Recast everything from the start of the records down through the line containing "Использование фольклорных мотивов" as a numbered list, skipping any blank lines.

Recorded information Block Start

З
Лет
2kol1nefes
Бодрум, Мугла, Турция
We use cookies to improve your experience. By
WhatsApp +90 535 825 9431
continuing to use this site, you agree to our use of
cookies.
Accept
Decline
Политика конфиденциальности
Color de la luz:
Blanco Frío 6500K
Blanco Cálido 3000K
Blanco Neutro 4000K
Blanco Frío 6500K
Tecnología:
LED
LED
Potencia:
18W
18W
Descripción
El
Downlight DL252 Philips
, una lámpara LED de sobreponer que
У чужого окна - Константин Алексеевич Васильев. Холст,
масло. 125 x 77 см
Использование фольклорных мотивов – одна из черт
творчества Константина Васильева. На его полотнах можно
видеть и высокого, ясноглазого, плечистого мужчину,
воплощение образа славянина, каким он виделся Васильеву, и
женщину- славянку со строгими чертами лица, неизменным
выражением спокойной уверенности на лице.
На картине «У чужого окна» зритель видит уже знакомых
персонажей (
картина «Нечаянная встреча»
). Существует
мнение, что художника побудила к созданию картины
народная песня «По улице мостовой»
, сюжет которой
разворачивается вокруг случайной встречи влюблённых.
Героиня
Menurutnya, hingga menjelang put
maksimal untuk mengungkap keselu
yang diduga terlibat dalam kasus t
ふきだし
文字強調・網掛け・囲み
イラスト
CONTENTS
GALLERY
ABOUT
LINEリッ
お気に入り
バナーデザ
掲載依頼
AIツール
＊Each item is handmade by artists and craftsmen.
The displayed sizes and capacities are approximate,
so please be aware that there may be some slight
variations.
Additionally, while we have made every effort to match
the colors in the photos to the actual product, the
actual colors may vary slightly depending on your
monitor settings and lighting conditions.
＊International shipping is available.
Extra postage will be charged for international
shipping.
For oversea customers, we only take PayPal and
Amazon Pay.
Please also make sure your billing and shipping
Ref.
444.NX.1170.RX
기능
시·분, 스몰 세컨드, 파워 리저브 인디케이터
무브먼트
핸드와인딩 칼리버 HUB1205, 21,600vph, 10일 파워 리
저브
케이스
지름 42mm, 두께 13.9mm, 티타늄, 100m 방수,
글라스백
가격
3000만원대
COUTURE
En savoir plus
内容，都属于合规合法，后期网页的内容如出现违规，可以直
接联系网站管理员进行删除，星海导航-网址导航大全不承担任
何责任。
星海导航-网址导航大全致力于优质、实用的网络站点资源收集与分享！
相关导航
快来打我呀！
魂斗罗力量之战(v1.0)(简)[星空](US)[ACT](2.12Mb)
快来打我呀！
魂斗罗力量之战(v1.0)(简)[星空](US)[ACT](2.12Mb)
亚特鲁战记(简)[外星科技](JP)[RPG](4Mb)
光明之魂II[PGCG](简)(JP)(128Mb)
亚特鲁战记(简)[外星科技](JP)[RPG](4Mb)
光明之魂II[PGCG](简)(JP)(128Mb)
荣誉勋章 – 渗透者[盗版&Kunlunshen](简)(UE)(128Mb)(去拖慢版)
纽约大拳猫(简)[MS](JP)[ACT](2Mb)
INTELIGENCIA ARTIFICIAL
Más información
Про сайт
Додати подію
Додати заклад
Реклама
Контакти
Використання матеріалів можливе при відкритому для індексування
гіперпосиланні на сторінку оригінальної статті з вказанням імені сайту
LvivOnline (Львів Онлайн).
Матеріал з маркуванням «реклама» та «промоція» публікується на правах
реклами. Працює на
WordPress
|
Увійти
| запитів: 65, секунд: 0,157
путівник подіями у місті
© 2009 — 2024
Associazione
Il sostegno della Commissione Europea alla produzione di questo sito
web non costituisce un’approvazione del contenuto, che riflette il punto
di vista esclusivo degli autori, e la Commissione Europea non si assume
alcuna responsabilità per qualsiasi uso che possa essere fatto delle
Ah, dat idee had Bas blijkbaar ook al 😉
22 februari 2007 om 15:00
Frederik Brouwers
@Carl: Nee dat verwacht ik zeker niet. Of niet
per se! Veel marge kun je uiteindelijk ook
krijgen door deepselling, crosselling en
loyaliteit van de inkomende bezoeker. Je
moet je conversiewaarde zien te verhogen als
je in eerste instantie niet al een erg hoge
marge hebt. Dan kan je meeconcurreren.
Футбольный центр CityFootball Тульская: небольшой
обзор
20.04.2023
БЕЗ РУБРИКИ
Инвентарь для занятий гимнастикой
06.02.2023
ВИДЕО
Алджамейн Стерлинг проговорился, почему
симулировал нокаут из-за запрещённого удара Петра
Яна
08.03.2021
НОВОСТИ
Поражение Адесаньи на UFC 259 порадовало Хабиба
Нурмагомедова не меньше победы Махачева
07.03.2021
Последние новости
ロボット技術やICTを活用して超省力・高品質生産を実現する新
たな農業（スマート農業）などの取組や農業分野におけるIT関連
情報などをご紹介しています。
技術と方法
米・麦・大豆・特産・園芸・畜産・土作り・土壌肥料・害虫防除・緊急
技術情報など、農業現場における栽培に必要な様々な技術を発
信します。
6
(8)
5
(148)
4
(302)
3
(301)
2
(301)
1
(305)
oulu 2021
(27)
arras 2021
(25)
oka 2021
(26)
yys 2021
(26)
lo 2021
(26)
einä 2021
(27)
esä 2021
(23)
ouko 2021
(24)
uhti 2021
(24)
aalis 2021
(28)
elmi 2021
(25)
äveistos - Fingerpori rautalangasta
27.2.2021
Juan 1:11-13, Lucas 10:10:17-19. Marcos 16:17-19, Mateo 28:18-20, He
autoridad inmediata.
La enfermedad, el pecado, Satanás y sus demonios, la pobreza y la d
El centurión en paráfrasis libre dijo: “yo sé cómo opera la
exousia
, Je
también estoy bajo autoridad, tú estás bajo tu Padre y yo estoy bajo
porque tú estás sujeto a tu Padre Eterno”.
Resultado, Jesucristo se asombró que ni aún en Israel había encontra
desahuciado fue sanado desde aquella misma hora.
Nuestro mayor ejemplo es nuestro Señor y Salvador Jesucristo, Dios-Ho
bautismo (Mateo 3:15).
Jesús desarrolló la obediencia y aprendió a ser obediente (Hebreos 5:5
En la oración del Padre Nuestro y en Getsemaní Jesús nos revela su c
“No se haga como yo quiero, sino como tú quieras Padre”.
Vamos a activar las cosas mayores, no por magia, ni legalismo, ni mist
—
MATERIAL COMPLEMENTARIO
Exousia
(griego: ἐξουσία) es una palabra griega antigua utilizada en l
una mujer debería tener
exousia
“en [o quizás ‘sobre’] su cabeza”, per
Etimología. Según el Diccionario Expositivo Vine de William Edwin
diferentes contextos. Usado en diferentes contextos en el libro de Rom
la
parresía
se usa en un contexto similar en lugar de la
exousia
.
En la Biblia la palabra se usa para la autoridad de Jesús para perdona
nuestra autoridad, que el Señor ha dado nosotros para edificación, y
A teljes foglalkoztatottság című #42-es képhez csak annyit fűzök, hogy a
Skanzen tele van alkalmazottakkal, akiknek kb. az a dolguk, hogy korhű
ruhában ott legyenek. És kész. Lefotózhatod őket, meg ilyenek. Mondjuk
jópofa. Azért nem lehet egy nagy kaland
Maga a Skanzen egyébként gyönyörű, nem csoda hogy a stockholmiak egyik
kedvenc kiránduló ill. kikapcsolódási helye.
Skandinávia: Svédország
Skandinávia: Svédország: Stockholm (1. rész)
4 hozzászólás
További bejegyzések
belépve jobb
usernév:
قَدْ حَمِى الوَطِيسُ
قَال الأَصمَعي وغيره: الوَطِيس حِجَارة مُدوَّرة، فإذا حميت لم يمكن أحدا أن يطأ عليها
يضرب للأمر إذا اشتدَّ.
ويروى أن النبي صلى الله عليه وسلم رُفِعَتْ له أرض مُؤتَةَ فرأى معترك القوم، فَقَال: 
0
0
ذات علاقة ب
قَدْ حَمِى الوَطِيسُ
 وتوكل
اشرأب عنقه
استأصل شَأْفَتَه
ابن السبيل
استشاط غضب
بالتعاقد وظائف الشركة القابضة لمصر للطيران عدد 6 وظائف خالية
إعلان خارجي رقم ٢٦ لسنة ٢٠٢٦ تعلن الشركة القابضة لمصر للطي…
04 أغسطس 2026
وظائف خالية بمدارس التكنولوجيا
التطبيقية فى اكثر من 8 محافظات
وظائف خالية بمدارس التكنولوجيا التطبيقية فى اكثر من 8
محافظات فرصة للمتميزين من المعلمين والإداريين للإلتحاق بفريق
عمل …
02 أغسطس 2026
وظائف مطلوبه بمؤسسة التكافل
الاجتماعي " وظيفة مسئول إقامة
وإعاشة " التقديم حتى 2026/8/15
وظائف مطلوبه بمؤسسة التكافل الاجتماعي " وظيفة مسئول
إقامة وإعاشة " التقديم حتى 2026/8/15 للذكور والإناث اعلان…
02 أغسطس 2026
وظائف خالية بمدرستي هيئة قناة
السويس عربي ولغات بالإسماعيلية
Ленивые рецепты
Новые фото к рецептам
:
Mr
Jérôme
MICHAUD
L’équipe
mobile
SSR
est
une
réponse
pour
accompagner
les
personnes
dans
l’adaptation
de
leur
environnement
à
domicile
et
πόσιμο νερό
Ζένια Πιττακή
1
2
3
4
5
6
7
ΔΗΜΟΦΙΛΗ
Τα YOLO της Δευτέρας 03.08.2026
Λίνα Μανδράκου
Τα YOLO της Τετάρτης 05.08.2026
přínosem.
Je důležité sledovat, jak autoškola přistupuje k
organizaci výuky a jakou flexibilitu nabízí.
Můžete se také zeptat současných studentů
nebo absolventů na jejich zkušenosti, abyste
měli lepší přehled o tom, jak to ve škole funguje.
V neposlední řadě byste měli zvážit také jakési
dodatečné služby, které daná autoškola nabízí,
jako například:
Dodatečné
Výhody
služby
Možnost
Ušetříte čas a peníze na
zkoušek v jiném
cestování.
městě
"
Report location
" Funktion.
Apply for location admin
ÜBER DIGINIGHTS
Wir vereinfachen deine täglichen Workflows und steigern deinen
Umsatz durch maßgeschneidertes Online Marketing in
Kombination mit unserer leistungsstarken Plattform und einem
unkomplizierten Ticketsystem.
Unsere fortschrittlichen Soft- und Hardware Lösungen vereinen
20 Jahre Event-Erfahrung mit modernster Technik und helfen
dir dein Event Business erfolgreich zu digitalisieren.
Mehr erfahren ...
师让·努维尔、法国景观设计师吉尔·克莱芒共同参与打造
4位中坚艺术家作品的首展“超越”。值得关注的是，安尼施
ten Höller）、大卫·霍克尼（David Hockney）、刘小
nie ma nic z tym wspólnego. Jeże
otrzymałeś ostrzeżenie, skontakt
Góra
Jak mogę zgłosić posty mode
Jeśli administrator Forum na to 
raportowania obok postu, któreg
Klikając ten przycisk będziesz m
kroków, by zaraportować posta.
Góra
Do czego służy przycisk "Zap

Recorded information Block End

Expected answer »
1. З
2. Лет
3. 2kol1nefes
4. Бодрум, Мугла, Турция
5. We use cookies to improve your experience. By
6. WhatsApp +90 535 825 9431
7. continuing to use this site, you agree to our use of
8. cookies.
9. Accept
10. Decline
11. Политика конфиденциальности
12. Color de la luz:
13. Blanco Frío 6500K
14. Blanco Cálido 3000K
15. Blanco Neutro 4000K
16. Blanco Frío 6500K
17. Tecnología:
18. LED
19. LED
20. Potencia:
21. 18W
22. 18W
23. Descripción
24. El
25. Downlight DL252 Philips
26. , una lámpara LED de sobreponer que
27. У чужого окна - Константин Алексеевич Васильев. Холст,
28. масло. 125 x 77 см
29. Использование фольклорных мотивов – одна из черт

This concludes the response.